Exercise data:
=== Begin Enclosure ===
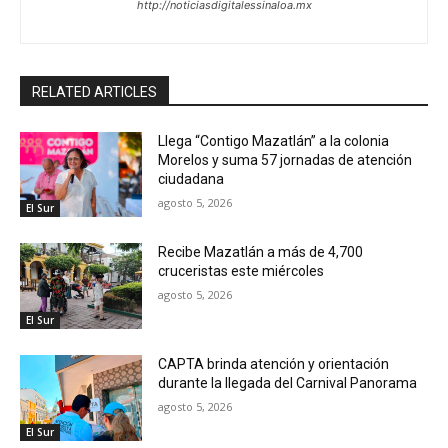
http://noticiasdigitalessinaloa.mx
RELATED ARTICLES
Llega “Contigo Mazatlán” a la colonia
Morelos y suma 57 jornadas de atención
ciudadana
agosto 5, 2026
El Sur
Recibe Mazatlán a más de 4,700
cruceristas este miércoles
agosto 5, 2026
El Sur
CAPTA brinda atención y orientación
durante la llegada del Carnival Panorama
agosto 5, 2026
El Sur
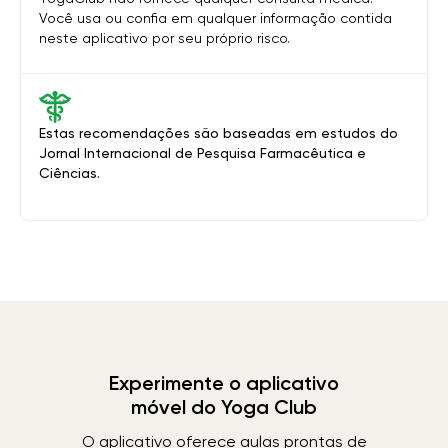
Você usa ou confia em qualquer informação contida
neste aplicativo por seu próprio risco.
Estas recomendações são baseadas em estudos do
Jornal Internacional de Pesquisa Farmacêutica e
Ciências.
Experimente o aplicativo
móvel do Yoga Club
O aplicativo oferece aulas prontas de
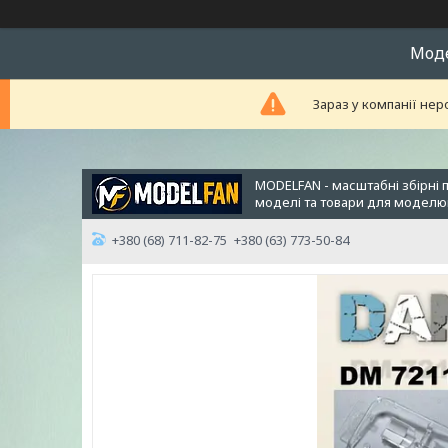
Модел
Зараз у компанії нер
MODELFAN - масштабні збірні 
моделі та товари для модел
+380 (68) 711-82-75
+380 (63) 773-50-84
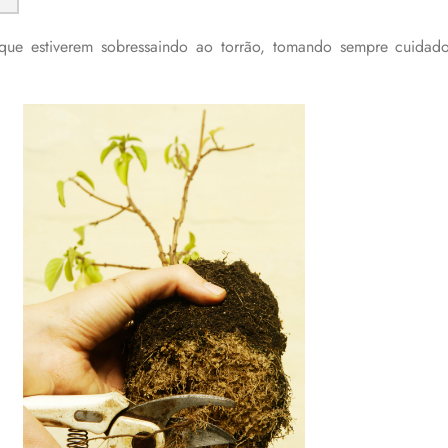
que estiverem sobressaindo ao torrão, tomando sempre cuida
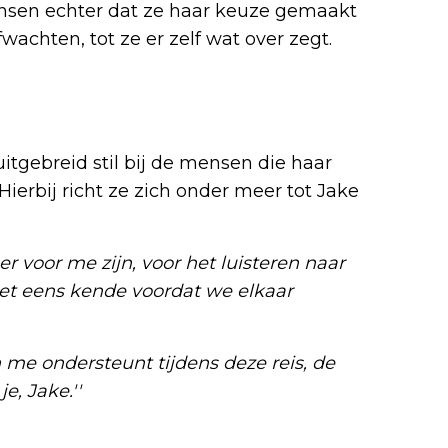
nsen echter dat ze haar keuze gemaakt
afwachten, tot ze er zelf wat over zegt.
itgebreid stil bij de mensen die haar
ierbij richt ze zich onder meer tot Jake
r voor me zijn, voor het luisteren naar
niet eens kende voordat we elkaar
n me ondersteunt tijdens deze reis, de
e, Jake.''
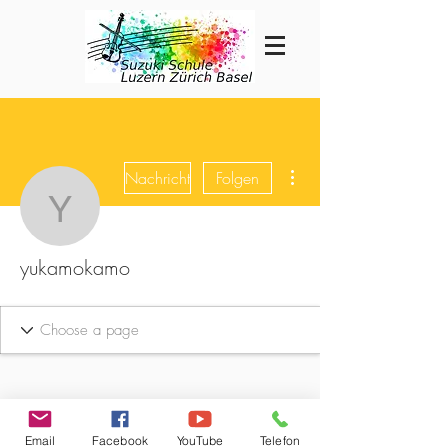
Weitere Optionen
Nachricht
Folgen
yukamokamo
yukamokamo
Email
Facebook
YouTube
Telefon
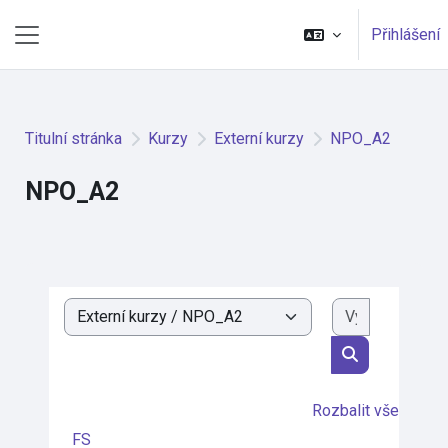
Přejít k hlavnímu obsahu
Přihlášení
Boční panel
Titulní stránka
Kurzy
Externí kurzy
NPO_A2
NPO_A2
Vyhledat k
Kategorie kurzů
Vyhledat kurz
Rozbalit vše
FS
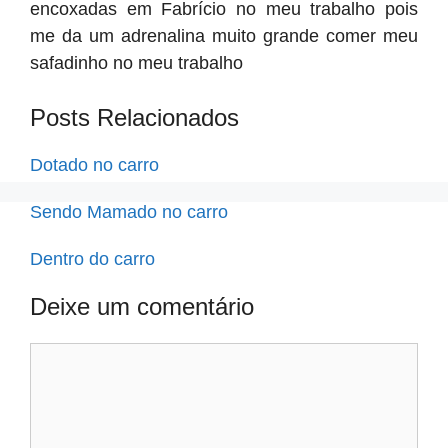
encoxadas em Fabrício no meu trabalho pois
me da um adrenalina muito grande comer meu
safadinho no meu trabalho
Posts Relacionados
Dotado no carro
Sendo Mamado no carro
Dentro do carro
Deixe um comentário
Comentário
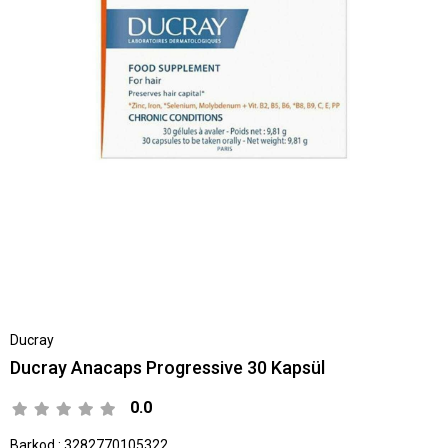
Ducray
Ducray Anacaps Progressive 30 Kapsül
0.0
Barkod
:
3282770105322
=== End Enclosure ===
Job item:
List as a numbered list every line of the data from the line containing "encoxadas em Fabrício no meu trabalho pois" through the final line of the data, both ends included. Omit blank lines, and leave the pictures out of the answer.

Answer to the problem:
1. encoxadas em Fabrício no meu trabalho pois
2. me da um adrenalina muito grande comer meu
3. safadinho no meu trabalho
4. Posts Relacionados
5. Dotado no carro
6. Sendo Mamado no carro
7. Dentro do carro
8. Deixe um comentário
9. Comentário
10. Ducray
11. Ducray Anacaps Progressive 30 Kapsül
12. 0.0
13. Barkod
14. :
15. 3282770105322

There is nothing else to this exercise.